Access the original scientific publication here.

The Link Between Inflammation and Cognitive Impairment in Severe Mental Illness

 Post by Lani Cupo

The takeaway

A large, multivariate investigation of inflammation and cognition in severe mental illness reveals patterns of immune activation associated with poor verbal learning and processing speed in individuals across diagnoses.

What's the science?

The link between inflammation and mental illness has been investigated, however, the associations between immune activation and cognitive ability in severe mental illnesses, like schizophrenia and bipolar disorder, have often glossed over individual differences in both domains. To help clarify the relationship, variability amongst both healthy individuals and those with severe mental illness must be examined. This week in Molecular Psychiatry, Saether and colleagues attempt to capture individual variance between cognitive ability and inflammation in health and severe mental illness with a multivariate analysis technique, canonical correlation analysis (CCA).

How did they do it?

The authors had access to a large pool of participants (770 healthy controls [HC], 343 with schizophrenia, and 289 with bipolar disorder). Diagnoses were determined by clinical assessments conducted by trained psychologists and medical doctors. Clinical psychologists and trained researchers administered cognitive assessments, recording variables including fine-motor speed, psychomotor processing speed, mental processing speed, verbal learning, attention, verbal memory, semantic fluency, working memory, and cognitive control. To quantify inflammation, the authors included 22 markers of neuroinflamation from a blood sample. CCA is a technique that relates two independent set of variables (each called a variate) to one another, generating new linear combinations of variables (canonical variate pairs) reflecting patterns of covariation between variates. The significance of each resulting variate pair is assessed with permutation testing, allowing the authors to determine whether each pattern of covariance is likely to arise due to chance. The participant demographics can be mapped onto the correlations to examine subgroups within the patterns. The authors organized these “loading scores” (how individual participant scores mapped onto the canonical variates) into clusters using a clustering procedure (hierarchical clustering) to establish subgroups. They confirmed the stability of the identified clusters with a resampling technique.

What did they find?

From the CCA, the authors derived two significant canonical variate pairs representing relationships of covariance among the variables. Of these, the first canonical variate pair was determined to be more reproducible in a set of un-tested samples and, therefore, further examined. This canonical variate pair captured a correlation between poor verbal learning and psychomotor processing speed with an increased presence of 4 markers of innate immune activation. Mapping diagnoses onto the correlation revealed the potential for subgroups.

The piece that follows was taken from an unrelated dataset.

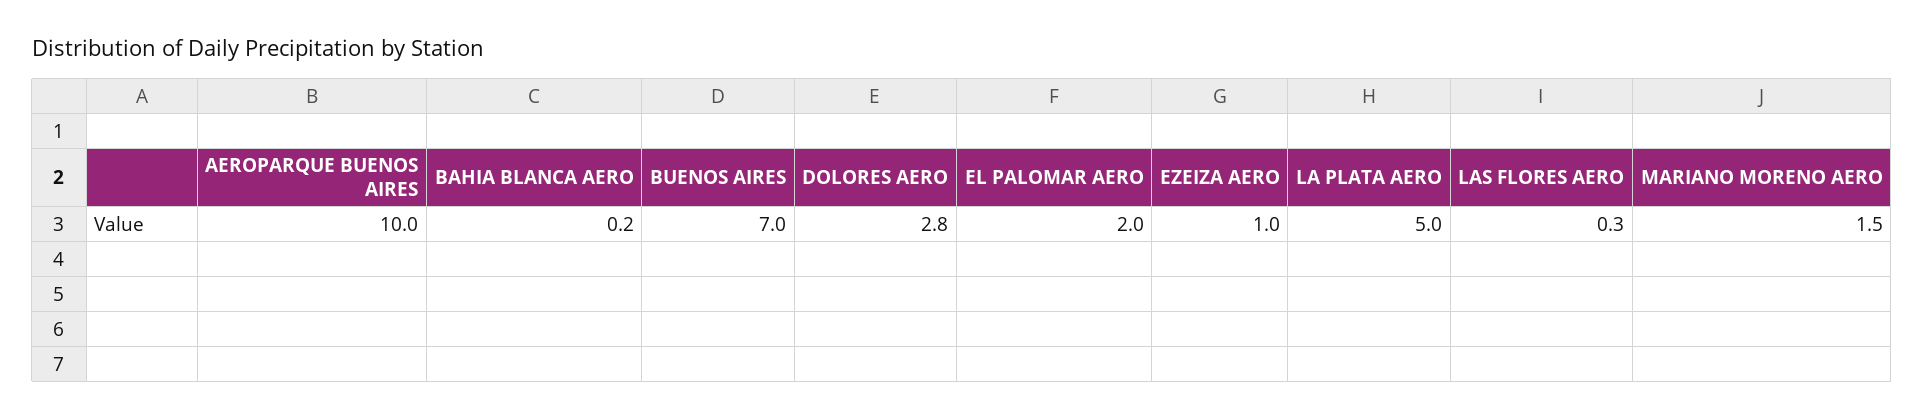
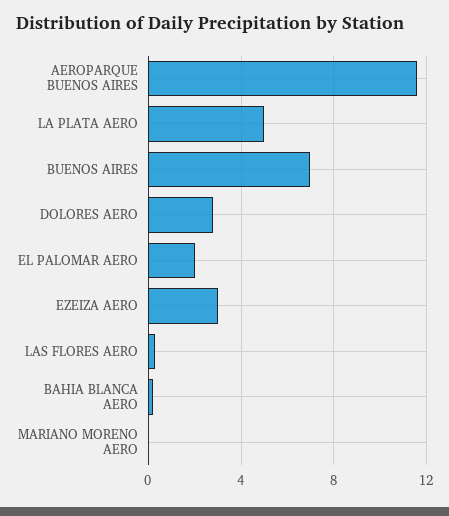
AEROPARQUE BUENOS AIRES: 10 -> 11.5
EZEIZA AERO: 1 -> 3
MARIANO MORENO AERO: 1.5 -> 0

The clustering analysis revealed two subgroups; Cluster 1 included worse scores on cognitive domains and increased inflammatory markers, compared to Cluster 2. The majority of HCs were in Cluster 2, while the majority of participants with severe mental illness were in Cluster 1. Of the participants with severe mental illness, those in Cluster 1 exhibited worse functioning and symptomatology and higher pharmaceutical usage than those in Cluster 2. Overall, Cluster 1 represented a group that captured most of the participants with severe mental illness and exhibited decreased cognitive ability and increased inflammation. However, group assignments did transcend diagnosis.

What's the impact?

This study is one of the first to show how the relationship between cognitive dysfunction and inflammation transcends diagnosis. Regardless of diagnosis or impairment, there is a relationship between increased innate inflammation and cognitive dysfunction, emphasizing the importance of examining heterogeneity between individuals. In a subset of individuals with severe mental illness, this may provide an important link for future investigation and treatment approaches.